20. Elastic Heart

393 103 3
                                    

Do you not that a man is not dead, while his name is still being spoken?” – Terry Pratchett.

•••

Anjola let herself into the living room, quite stridently, without caring for the loud fuss her sneakers, was making—as its sole, kissed the terrazzo tiles. Since the house was empty and no one was home, she wasn’t racking up a ruckus by disturbing anyone and was free to be as rebellious and seditious as she wished, before her folks arrived from work.

After dumping her heavy back-pack onto the center rug, she slumped into the nearest couch—which was the two-seater sofa—and fully relaxed her back into the cushion, letting the comfy foam massage her worn out back. One of these days, she feared her backbone was going to crack under the weight of her bag, reducing her to a hunchback.

She had plans. Shower, eat brunch, play loud deafening music and dance in the carefree, blithe way she couldn’t back at school, because she believed decency was defined by being civilized and cultured, unlike her mates that had descended to the pits of animalistic, primal behavior intoxicated by alcohol—and reduced to smashed, irrational versions of themselves. Some of them had the courage to do what they did while drunk, in their clearest heads—but some would regret their actions deeply and wish they could take them back. Not her, she wasn’t going to be under that statistic of people and that was why she refrained from drinking, and had bolted from the scene, the moment the party ended.

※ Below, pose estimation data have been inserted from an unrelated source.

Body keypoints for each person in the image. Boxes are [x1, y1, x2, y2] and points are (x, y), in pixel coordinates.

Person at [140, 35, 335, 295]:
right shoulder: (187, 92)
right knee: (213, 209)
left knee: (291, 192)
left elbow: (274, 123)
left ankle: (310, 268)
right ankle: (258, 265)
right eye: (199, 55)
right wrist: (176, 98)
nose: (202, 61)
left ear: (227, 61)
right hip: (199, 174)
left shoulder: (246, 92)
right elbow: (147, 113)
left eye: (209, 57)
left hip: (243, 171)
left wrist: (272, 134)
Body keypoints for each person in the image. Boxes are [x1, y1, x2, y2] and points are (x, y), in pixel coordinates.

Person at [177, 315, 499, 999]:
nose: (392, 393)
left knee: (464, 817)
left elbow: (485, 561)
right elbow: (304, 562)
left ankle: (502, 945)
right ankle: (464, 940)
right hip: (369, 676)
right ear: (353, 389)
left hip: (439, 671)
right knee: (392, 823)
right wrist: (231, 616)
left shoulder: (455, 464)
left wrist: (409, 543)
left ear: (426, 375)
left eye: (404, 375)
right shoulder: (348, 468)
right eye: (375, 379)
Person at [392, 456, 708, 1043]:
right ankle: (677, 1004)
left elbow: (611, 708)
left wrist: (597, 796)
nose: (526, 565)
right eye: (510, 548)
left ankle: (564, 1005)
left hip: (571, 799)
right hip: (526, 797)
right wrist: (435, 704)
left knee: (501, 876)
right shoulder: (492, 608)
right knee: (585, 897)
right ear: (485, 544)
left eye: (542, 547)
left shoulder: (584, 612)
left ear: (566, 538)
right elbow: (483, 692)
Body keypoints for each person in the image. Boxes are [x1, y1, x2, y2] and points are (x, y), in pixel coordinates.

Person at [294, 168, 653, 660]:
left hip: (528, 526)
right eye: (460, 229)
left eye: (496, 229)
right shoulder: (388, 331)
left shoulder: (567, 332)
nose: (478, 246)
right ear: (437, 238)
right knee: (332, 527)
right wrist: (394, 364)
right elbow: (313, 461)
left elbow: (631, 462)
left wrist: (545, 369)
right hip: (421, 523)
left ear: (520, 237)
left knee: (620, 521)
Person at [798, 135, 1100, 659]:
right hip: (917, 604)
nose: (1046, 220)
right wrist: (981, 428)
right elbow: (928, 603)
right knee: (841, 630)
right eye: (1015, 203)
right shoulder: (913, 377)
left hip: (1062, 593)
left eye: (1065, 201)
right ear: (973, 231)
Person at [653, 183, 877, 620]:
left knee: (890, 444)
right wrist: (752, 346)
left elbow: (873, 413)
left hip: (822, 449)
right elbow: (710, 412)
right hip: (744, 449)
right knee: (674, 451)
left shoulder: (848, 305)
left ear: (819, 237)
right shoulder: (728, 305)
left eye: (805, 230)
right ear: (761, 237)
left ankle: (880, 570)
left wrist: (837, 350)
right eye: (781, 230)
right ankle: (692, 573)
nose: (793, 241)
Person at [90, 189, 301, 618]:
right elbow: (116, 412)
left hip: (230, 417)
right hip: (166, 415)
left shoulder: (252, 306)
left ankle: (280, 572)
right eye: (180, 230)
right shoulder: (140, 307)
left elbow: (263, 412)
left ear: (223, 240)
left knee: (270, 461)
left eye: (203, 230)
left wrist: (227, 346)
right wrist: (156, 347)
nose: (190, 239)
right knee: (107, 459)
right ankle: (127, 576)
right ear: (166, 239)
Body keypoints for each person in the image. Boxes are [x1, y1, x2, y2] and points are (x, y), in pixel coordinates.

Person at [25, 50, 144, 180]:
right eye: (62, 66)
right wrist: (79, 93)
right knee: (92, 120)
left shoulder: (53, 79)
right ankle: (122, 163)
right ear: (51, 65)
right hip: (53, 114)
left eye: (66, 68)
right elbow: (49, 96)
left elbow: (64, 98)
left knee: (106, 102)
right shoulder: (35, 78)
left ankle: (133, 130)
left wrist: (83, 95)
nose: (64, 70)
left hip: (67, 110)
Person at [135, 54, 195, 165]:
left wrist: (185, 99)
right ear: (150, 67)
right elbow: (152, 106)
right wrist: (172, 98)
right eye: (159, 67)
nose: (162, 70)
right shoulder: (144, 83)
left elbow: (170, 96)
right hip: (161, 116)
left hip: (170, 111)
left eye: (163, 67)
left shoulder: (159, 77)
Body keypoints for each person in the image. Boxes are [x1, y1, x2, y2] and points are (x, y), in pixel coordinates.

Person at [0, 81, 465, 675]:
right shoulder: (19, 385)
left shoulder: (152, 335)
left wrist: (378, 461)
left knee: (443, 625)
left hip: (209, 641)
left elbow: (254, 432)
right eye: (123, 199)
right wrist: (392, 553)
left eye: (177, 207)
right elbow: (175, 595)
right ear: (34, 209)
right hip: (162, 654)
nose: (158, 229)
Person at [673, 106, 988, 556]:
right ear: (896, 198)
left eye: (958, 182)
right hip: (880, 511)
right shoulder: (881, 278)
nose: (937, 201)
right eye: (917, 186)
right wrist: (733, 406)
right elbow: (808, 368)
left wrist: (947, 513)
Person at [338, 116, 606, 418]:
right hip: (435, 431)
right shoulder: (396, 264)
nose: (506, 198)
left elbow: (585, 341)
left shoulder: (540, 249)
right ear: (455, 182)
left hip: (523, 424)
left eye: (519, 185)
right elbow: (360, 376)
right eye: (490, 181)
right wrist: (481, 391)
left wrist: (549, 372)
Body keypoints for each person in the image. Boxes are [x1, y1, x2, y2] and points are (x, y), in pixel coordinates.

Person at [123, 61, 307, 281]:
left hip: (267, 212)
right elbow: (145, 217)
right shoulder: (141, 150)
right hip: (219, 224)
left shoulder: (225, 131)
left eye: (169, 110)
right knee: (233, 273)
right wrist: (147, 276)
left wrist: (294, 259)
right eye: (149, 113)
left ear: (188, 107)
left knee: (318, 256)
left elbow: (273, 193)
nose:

She wasn’t a wallflower—some people did view her as one, but she was no pariah that was ignorant to the numerous pleasures characteristic of such wild, feral life. The reason why she abstained from such practices weren’t because she was the reincarnation of the holy Mary, who had a pure and untainted soul.

She didn’t know if she could claim such title since she had seen and knew things, but refused to practice because she knew how incapacitating it could be, how debilitating the effect could be to one’s sanity, how it had the power to derail her from the logical path, she had been treading all her life. The price was too costly to pay, and at the end of the day—it wasn’t worth it. People who usually went down such path, hardly ended well. She couldn’t afford not to end well. She was the only one, her parents had and were bargaining on to be the—

“You’re back early,” A baritone startled her, that she shot to her feet and scanned her surroundings, furtively as if there was a chance of a breaking and entering. Her palpitating heart slowed down, when she realized it was only her dad—Mofe, clad in his grey sleeping robe, holding a saucer filled with groundnuts, he was eating from.

From the look of things—his puffy cheeks, and his wobbly stance—she could infer he had been in bed all day. She had automatically assumed he had gone to work, like every other normal day. It was a good thing, she hadn’t progressed with her plan to play loud music yet.

“The type of noise you made while coming in, I was almost afraid you weren’t moving of your own free will, and that someone was probably maybe dragging you, and you were wrestling with them. Matter of fact, it was pretty much what woke me up.”

“Oh, about that.” Anjola bit her lower lip, and shrunk back into her seat while Mofe lowered himself onto the seat, by her right. She bought time, trying to calibrate her thoughts to come up with an explanation worthwhile to explain her earlier lousiness. Kicking off her mud-stained Adidas, she flexed her toes and sighed. “Yeah, the class party has ended so I’m here. Although, it hasn’t ended technically anyway, as there is still stuff going on, but its stuff I’d rather not be around to watch.”

“Stuff you’d rather not be around to watch?” Mofe’s brows creased, and he gave her a curious look, while throwing a handful of groundnuts into his mouth. His next words were accompanied by the crunchy sound, of the nuts being grinded by his teeth. “Nobody came with a pornography film or something, did they?”